### Work instruction
Transcribe the listing word for word.

### Listed entries
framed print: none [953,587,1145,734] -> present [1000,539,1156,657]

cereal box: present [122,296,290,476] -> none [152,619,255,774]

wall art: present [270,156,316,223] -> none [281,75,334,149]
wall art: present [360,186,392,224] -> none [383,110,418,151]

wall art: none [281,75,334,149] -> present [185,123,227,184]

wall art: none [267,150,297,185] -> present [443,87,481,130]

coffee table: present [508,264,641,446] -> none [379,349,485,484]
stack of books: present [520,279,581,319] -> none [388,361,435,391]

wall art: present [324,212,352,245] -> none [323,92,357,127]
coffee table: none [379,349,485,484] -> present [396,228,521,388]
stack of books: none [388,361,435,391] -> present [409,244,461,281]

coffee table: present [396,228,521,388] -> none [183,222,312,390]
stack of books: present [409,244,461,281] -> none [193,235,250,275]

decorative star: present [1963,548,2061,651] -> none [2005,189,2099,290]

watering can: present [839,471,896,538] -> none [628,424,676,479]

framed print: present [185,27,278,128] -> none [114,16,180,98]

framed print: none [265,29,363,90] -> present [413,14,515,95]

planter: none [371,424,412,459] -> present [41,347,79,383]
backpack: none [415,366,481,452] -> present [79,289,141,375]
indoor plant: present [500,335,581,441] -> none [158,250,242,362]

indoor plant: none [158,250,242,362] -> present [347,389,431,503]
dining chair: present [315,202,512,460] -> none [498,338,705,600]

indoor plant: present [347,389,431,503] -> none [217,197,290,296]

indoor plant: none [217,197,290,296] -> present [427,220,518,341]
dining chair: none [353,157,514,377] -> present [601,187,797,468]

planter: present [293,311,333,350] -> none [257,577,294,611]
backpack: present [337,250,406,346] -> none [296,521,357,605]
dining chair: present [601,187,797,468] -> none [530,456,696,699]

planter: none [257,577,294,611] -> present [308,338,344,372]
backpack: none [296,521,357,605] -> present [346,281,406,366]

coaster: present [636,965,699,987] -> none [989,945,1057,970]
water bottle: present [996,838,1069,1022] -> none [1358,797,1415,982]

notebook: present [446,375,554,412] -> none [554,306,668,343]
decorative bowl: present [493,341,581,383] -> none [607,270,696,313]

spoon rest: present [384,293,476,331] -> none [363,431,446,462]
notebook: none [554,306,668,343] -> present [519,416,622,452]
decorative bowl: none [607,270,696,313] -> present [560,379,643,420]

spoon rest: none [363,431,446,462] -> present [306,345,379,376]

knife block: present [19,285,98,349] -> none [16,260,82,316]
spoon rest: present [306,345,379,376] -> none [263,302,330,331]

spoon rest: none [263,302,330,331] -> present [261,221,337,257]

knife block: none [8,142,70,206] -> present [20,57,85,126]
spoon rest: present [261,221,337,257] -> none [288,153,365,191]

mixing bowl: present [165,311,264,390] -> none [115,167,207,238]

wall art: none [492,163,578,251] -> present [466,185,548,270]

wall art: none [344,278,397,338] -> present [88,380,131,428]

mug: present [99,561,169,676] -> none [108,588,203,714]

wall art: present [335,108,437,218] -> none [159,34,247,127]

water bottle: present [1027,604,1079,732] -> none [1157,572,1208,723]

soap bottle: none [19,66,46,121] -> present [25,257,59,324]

### Written answer
framed print: none [953,587,1145,734] -> present [1000,539,1156,657]

cereal box: present [122,296,290,476] -> none [152,619,255,774]

wall art: present [270,156,316,223] -> none [281,75,334,149]
wall art: present [360,186,392,224] -> none [383,110,418,151]

wall art: none [281,75,334,149] -> present [185,123,227,184]

wall art: none [267,150,297,185] -> present [443,87,481,130]

coffee table: present [508,264,641,446] -> none [379,349,485,484]
stack of books: present [520,279,581,319] -> none [388,361,435,391]

wall art: present [324,212,352,245] -> none [323,92,357,127]
coffee table: none [379,349,485,484] -> present [396,228,521,388]
stack of books: none [388,361,435,391] -> present [409,244,461,281]

coffee table: present [396,228,521,388] -> none [183,222,312,390]
stack of books: present [409,244,461,281] -> none [193,235,250,275]

decorative star: present [1963,548,2061,651] -> none [2005,189,2099,290]

watering can: present [839,471,896,538] -> none [628,424,676,479]

framed print: present [185,27,278,128] -> none [114,16,180,98]

framed print: none [265,29,363,90] -> present [413,14,515,95]

planter: none [371,424,412,459] -> present [41,347,79,383]
backpack: none [415,366,481,452] -> present [79,289,141,375]
indoor plant: present [500,335,581,441] -> none [158,250,242,362]

indoor plant: none [158,250,242,362] -> present [347,389,431,503]
dining chair: present [315,202,512,460] -> none [498,338,705,600]

indoor plant: present [347,389,431,503] -> none [217,197,290,296]

indoor plant: none [217,197,290,296] -> present [427,220,518,341]
dining chair: none [353,157,514,377] -> present [601,187,797,468]

planter: present [293,311,333,350] -> none [257,577,294,611]
backpack: present [337,250,406,346] -> none [296,521,357,605]
dining chair: present [601,187,797,468] -> none [530,456,696,699]

planter: none [257,577,294,611] -> present [308,338,344,372]
backpack: none [296,521,357,605] -> present [346,281,406,366]

coaster: present [636,965,699,987] -> none [989,945,1057,970]
water bottle: present [996,838,1069,1022] -> none [1358,797,1415,982]

notebook: present [446,375,554,412] -> none [554,306,668,343]
decorative bowl: present [493,341,581,383] -> none [607,270,696,313]

spoon rest: present [384,293,476,331] -> none [363,431,446,462]
notebook: none [554,306,668,343] -> present [519,416,622,452]
decorative bowl: none [607,270,696,313] -> present [560,379,643,420]

spoon rest: none [363,431,446,462] -> present [306,345,379,376]

knife block: present [19,285,98,349] -> none [16,260,82,316]
spoon rest: present [306,345,379,376] -> none [263,302,330,331]

spoon rest: none [263,302,330,331] -> present [261,221,337,257]

knife block: none [8,142,70,206] -> present [20,57,85,126]
spoon rest: present [261,221,337,257] -> none [288,153,365,191]

mixing bowl: present [165,311,264,390] -> none [115,167,207,238]

wall art: none [492,163,578,251] -> present [466,185,548,270]

wall art: none [344,278,397,338] -> present [88,380,131,428]

mug: present [99,561,169,676] -> none [108,588,203,714]

wall art: present [335,108,437,218] -> none [159,34,247,127]

water bottle: present [1027,604,1079,732] -> none [1157,572,1208,723]

soap bottle: none [19,66,46,121] -> present [25,257,59,324]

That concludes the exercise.